-------- Document section --------

NASA satellite of the Explorer program

The Cosmic Background Explorer (COBE /ˈkoʊbi/ KOH-bee), also referred to as Explorer 66, was a NASA satellite dedicated to cosmology, which operated from 1989 to 1993. Its goals were to investigate the cosmic microwave background radiation (CMB or CMBR) of the universe and provide measurements that would help shape the understanding of the cosmos.

COBE's measurements provided two key pieces of evidence that supported the Big Bang theory of the universe: that the CMB has a near-perfect black-body spectrum, and that it has very faint anisotropies. Two of COBE's principal investigators, George F. Smoot III and John C. Mather, received the Nobel Prize in Physics in 2006 for their work on the project. According to the Nobel Prize committee, "the COBE project can also be regarded as the starting point for cosmology as a precision science".

COBE was the second cosmic microwave background satellite, following RELIKT-1, and was followed by two more advanced spacecraft: the Wilkinson Microwave Anisotropy Probe (WMAP) operated from 2001 to 2010 and the Planck spacecraft from 2009 to 2013.

--------

• _What to do_:
**a)** Condense the paragraph of the COBE passage beginning "COBE's measurements provided" into a short bulleted list that keeps its main facts.
**b)** According to the COBE passage, which satellite preceded COBE as the first cosmic microwave background satellite?
The records that follow have no connection to the COBE passage.

-------- Exercise data --------

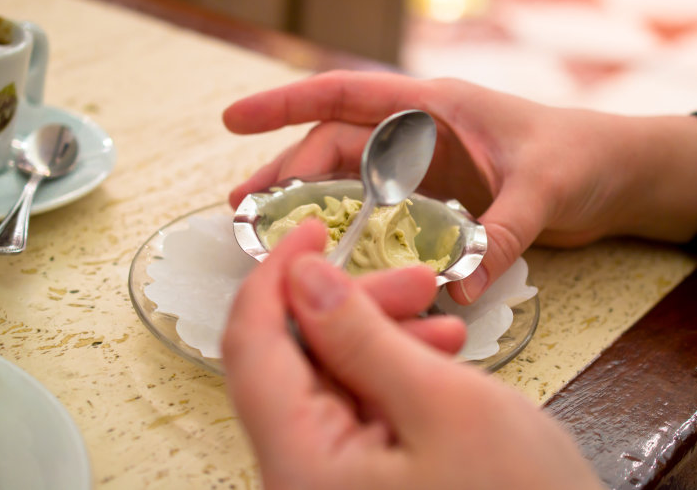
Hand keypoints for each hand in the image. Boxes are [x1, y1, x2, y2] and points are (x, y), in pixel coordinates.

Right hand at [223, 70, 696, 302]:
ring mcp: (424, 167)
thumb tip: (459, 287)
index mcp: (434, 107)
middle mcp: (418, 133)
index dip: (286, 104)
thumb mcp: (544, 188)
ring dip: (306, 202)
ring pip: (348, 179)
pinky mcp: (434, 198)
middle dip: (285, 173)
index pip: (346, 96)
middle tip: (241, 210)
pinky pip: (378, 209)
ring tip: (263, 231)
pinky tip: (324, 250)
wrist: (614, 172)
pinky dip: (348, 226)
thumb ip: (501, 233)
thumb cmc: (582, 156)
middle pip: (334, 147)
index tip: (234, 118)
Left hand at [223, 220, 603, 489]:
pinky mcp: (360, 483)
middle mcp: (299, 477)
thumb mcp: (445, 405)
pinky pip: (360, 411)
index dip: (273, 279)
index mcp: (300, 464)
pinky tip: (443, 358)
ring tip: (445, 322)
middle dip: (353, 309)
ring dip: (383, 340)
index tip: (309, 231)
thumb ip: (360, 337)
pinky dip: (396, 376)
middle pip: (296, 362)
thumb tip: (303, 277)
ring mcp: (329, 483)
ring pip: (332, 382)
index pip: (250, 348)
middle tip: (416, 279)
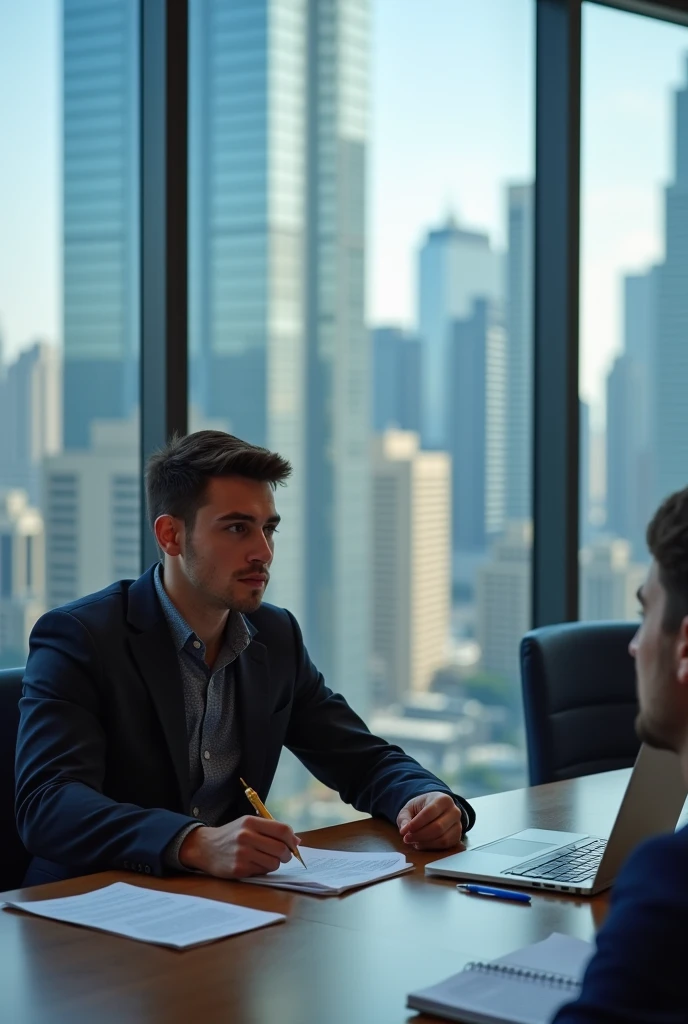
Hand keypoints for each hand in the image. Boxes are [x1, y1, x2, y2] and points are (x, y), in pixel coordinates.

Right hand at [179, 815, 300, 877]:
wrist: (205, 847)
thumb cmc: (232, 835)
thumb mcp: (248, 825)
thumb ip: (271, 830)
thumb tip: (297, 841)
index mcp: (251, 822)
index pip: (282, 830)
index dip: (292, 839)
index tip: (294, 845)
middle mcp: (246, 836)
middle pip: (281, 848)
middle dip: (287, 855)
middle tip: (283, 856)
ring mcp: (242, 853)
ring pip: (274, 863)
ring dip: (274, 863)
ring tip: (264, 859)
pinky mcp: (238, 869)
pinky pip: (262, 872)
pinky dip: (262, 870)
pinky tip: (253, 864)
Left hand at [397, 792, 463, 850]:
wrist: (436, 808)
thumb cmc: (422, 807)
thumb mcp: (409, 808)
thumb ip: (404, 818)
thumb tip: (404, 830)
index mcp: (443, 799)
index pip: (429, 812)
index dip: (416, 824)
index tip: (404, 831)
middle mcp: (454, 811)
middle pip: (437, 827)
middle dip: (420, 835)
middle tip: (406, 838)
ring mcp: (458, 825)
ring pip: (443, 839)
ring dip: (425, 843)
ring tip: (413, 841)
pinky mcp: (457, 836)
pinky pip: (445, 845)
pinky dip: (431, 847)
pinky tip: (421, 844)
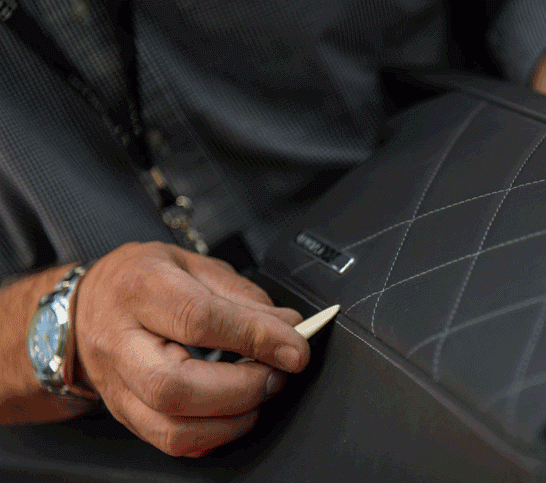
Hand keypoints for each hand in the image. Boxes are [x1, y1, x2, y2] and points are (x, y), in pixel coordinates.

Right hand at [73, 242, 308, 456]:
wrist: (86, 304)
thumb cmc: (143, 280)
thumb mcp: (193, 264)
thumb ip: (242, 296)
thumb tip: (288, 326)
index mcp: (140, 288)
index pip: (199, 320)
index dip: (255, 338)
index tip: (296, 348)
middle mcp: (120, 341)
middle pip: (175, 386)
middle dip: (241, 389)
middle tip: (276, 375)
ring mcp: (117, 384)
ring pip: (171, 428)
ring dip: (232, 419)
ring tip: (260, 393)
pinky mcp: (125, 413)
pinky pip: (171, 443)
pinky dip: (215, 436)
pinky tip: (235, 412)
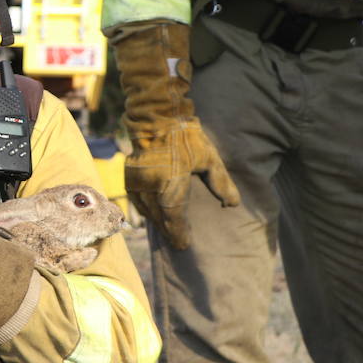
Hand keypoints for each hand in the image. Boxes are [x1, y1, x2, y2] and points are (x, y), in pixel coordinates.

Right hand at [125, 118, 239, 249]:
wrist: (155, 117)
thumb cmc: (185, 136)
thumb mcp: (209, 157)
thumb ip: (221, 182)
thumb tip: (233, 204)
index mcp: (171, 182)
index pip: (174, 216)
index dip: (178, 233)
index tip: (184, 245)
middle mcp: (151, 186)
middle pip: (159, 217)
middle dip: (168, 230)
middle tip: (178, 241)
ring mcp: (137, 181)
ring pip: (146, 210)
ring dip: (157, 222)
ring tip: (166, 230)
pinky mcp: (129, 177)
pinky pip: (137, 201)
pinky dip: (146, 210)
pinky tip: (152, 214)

--------

• _Solved problems_:
**a)**
- COBE's measurements gave two key pieces of evidence supporting the Big Bang theory: the CMB has a near-perfect black-body spectrum, and it has very faint anisotropies.
- Principal investigators George F. Smoot III and John C. Mather won the 2006 Nobel Prize in Physics for their work on the project.
- The Nobel Prize committee called the COBE project the starting point for cosmology as a precision science.

**b)** RELIKT-1 preceded COBE.